I'm sure they'll be just as effective in this as they were at all of those. Perhaps for their next act, they'll pretend they're King Canute, and order the tide not to come in?
CPUC is a joke. They're among the worst and least-effective agencies in this state, which is known for its bloated and useless government agencies.
Hey, if anyone wants a cushy government job, they're looking for a new executive director.
No amount of oversight can keep these abuses from happening. For a brief and shining moment, the US had a vibrant and competitive DSL market. Then almost overnight, it was pretty much just Covad and the local telcos. And I wonder how much longer Covad will be around.

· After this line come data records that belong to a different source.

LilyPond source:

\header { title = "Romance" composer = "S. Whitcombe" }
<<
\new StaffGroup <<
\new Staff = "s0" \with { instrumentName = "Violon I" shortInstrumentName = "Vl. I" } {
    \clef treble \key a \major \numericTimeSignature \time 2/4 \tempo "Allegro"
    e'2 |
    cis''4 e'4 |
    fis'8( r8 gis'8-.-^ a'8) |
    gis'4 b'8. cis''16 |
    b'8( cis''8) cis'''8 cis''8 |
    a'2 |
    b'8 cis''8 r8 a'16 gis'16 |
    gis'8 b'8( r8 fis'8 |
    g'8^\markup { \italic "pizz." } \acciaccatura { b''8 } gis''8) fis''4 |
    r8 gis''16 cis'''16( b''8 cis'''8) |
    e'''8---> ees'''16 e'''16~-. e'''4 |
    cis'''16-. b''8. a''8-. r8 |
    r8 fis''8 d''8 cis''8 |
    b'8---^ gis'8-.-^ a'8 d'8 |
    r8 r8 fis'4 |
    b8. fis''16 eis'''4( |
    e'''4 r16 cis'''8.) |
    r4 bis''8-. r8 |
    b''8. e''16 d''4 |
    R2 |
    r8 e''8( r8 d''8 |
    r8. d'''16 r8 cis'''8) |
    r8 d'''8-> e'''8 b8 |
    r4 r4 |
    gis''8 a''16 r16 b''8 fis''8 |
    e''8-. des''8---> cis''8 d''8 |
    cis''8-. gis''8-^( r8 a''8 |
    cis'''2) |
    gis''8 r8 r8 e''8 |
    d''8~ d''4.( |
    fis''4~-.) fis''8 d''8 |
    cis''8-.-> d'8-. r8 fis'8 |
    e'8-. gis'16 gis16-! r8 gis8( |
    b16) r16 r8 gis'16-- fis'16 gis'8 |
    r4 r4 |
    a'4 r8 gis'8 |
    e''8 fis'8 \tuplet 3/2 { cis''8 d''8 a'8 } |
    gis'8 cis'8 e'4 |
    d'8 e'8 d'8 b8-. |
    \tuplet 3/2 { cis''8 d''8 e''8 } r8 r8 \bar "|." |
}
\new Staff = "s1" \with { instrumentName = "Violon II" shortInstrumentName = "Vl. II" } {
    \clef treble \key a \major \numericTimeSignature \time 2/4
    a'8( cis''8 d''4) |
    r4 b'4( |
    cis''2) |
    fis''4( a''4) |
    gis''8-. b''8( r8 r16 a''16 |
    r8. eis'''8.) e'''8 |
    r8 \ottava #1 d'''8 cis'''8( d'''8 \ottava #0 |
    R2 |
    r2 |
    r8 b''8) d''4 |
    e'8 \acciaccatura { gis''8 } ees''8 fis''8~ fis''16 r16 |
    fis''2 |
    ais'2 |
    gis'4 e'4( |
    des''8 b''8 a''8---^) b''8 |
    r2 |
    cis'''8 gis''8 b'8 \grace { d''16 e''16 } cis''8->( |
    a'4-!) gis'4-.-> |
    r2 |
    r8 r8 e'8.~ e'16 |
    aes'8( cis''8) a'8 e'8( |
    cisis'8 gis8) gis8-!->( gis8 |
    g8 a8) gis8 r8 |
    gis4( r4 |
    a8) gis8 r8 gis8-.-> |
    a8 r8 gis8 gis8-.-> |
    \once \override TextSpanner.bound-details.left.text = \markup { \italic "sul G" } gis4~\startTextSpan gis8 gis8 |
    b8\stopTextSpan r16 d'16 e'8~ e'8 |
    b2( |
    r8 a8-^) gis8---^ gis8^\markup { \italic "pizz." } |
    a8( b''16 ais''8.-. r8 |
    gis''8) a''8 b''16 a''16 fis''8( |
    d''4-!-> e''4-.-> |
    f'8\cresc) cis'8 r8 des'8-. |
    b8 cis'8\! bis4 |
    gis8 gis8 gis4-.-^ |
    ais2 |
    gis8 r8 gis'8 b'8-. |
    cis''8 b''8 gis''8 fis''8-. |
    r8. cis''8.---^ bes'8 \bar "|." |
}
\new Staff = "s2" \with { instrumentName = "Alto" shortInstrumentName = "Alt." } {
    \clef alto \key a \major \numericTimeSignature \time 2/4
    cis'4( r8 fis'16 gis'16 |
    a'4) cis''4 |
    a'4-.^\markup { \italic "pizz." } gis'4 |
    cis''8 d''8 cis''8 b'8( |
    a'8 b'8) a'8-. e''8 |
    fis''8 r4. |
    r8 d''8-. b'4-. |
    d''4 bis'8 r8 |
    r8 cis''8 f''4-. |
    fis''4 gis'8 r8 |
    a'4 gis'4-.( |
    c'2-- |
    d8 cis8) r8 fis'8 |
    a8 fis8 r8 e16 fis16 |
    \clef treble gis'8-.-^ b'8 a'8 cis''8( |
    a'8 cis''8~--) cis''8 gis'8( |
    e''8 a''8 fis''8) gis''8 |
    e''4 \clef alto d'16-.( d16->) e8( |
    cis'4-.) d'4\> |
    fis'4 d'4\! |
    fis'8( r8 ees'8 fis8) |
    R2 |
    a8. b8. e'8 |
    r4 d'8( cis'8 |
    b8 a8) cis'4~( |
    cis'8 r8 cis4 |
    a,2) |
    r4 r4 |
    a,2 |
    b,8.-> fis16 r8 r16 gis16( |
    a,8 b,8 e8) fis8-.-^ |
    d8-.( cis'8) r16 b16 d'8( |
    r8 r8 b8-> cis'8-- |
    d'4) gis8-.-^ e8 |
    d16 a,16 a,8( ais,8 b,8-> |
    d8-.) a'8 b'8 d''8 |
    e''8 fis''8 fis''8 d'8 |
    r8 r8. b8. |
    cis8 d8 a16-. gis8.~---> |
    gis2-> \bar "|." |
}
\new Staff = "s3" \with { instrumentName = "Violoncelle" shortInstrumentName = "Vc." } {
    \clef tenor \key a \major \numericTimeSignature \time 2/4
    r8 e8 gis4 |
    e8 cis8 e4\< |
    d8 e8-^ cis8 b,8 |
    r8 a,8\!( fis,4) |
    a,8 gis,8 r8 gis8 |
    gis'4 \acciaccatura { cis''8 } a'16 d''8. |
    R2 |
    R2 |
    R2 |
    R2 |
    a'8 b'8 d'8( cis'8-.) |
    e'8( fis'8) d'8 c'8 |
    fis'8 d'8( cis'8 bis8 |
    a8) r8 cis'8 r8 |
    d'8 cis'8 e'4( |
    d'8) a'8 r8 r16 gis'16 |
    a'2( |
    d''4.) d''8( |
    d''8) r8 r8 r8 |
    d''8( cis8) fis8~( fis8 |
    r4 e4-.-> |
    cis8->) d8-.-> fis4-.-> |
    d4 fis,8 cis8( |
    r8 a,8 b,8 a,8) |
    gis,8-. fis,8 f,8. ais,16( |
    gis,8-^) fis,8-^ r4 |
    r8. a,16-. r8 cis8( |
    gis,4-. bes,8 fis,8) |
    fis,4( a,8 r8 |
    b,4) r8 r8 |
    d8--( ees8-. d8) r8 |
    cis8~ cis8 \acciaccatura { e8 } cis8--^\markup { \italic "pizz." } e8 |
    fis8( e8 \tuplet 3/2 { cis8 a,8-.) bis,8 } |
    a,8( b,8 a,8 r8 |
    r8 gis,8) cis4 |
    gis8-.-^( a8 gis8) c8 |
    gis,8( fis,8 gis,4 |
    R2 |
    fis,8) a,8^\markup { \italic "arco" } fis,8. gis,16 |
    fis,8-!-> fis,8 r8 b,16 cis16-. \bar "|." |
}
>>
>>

Just look at how the telcos (and the cable companies for that matter) have managed to snow the FCC, the courts, the regulators, legislatures and the public with their propaganda that requiring them to provide competitive access to their wires is tantamount to socialism, and they'd have no incentive to improve their networks. Horse puckey! They might have a point if they were being required to provide access to their wires for free, but that ain't the case. Competitors are required to pay (often substantial) fees to use those wires. But the mere notion of being required to sell their wires to competitors is anathema to the phone and cable companies who are salivating at what they can do with their monopoly positions.
I see only two ways out. Municipalities could set up utility departments that would lay new wire and/or fiber along public rights of way and sell access on a nondiscriminatory basis. Or the telcos and cable companies could be required to divest their outside wire and cable plants into financially independent entitites banned from actually selling any switched services based on those wires. The outside plant companies would be required to market access to those wires, on a tariffed and non-discriminatory basis, to resellers who would compete in offering actual services to the public.
This is hardly a radical proposal, based as it is on a century of experience with common carrier regulation and antitrust law.